= Task to carry out =
Copy out each line of the entries below in which the string "vscode" appears.

= Given data =
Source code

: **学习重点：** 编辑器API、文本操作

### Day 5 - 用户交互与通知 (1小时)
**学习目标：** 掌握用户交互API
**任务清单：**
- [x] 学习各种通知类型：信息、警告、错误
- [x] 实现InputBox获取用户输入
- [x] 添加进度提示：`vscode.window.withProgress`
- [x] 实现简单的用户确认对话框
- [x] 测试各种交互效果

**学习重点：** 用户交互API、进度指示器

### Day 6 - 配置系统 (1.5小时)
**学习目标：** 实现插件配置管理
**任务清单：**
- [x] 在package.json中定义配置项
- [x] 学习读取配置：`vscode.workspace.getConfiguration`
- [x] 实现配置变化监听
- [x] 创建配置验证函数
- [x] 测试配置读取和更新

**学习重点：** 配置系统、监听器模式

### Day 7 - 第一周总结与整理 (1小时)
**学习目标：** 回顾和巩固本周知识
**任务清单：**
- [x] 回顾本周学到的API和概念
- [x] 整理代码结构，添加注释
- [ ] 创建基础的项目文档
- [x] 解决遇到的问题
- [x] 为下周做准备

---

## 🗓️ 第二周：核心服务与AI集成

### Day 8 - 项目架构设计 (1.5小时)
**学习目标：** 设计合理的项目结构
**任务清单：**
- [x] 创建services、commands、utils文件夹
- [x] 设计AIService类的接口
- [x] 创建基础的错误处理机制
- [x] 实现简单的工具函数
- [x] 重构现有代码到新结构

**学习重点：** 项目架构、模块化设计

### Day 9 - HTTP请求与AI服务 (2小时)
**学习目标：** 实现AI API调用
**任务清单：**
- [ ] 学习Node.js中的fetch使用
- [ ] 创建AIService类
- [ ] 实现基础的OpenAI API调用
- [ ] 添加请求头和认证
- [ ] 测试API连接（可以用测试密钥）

= Your solution =
- [x] 添加进度提示：`vscode.window.withProgress`
- [x] 学习读取配置：`vscode.workspace.getConfiguration`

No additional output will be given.